You should also be aware that tic,toc is only valid for longer times and should only be used for a first order estimate. If you want to truly compare performance you need the timeit function.
Nx = 100;
Ny = 100;
Nz = 100;
[A,B,C] = deal(rand(3,1,Nx,Ny,Nz));
[E,F] = deal(rand(3,3,Nx,Ny,Nz));
x1=direct(A,B,E,F);
x2=pagemtimes_version(A,B,E,F);
x=abs(x1-x2);
max(x(:)) %This should be very close to 0
ans = 6.3158
timeit(@()direct(A,B,E,F))
ans = 0.3207
timeit(@()pagemtimes_version(A,B,E,F))
ans = 0.0252
function C=direct(A,B,E,F)
%% Electric Field Update
%This version is probably incorrect
C(1,1,:,:,:) = ...
F(1,1,:,:,:).*(A(1,1,:,:,:).*E(1,1,:,:,:)+B(1,1,:,:,:)) +...
F(1,2,:,:,:).*(A(2,1,:,:,:).*E(1,2,:,:,:)+B(2,1,:,:,:)) +...
F(1,3,:,:,:).*(A(3,1,:,:,:).*E(1,3,:,:,:)+B(3,1,:,:,:));
C(2,1,:,:,:) = ...
F(2,1,:,:,:).*(A(2,1,:,:,:).*E(2,1,:,:,:)+B(2,1,:,:,:)) +...
F(2,2,:,:,:).*(A(2,1,:,:,:).*E(2,2,:,:,:)+B(2,1,:,:,:)) +...

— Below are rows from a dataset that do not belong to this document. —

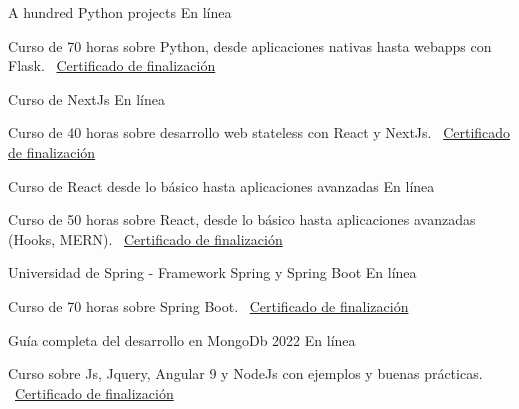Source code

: \documentclass[]{awesome-cv}
\begin{document}
\begin{cventries}
    \cventry
    {}
    {A hundred Python projects}
    {En línea}
    {}
    {\begin{cvitems}
        \item {Curso de 70 horas sobre Python, desde aplicaciones nativas hasta webapps con Flask.
        \newline \faLink\ \href{https://www.udemy.com/certificate/UC-2d01021e-af92-434c-a4a3-7fc7b33976c9/}{Certificado de finalización}}
    \end{cvitems}}

    \cventry
    {}
    {Curso de NextJs}
    {En línea}
    {}
    {\begin{cvitems}
        \item {Curso de 40 horas sobre desarrollo web stateless con React y NextJs.
        \newline \faLink\ \href{https://www.udemy.com/certificate/UC-1ede8757-aa0d-406f-813a-8eaa400532c5/}{Certificado de finalización}}
    \end{cvitems}}

    \cventry
    {}
    {Curso de React desde lo básico hasta aplicaciones avanzadas}
    {En línea}
    {}
    {\begin{cvitems}
        \item {Curso de 50 horas sobre React, desde lo básico hasta aplicaciones avanzadas (Hooks, MERN).
        \newline \faLink\ \href{https://www.udemy.com/certificate/UC-fcb467ab-c089-419c-9b6a-afe97f894d14/}{Certificado de finalización}}
    \end{cvitems}}

    \cventry
    {}
    {Universidad de Spring - Framework Spring y Spring Boot}
    {En línea}
    {}
    {\begin{cvitems}
        \item {Curso de 70 horas sobre Spring Boot.
        \newline \faLink\ \href{https://www.udemy.com/certificate/UC-ee0ce349-6915-479b-b038-5253aba9d0d8/}{Certificado de finalización}}
    \end{cvitems}}

    \cventry
    {}
    {Guía completa del desarrollo en MongoDb 2022}
    {En línea}
    {}
    {\begin{cvitems}
        \item {Curso sobre Js, Jquery, Angular 9 y NodeJs con ejemplos y buenas prácticas.
        \newline \faLink\ \href{https://www.udemy.com/certificate/UC-b990e98a-9b76-44b1-8e3e-43b68213725c/}{Certificado de finalización}}
    \end{cvitems}}


\end{cventries}
\end{document}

F(2,3,:,:,:).*(A(3,1,:,:,:).*E(2,3,:,:,:)+B(3,1,:,:,:));
C(3,1,:,:,:) = ...
F(3,1,:,:,:).*(A(3,1,:,:,:).*E(3,1,:,:,:)+B(3,1,:,:,:)) +...
F(3,2,:,:,:).*(A(3,1,:,:,:).*E(3,2,:,:,:)+B(3,1,:,:,:)) +...
F(3,3,:,:,:).*(A(3,1,:,:,:).*E(3,3,:,:,:)+B(3,1,:,:,:));
end
function C=pagemtimes_version(A,B,E,F)
C = pagemtimes(F,(B+pagemtimes(E,A)));
end

Sulaymon Eshkabilov on 29 May 2021
Hi,
There is no need to perform this loop calcs that is just a repeatition:
tic
%for i = 1:20
%% Electric Field Update
C1 = F11.*(A1.*E11+B1)+F12.*(A2.*E12+B2)+F13.*(A3.*E13+B3);
C2 = F21.*(A2.*E21+B2)+F22.*(A2.*E22+B2)+F23.*(A3.*E23+B3);
C3 = F31.*(A3.*E31+B3)+F32.*(A3.*E32+B3)+F33.*(A3.*E33+B3);
% end
toc
Good luck.
Nathan Zechar on 31 May 2021
This is correct DGM,
The loop is needed to undestand the execution time.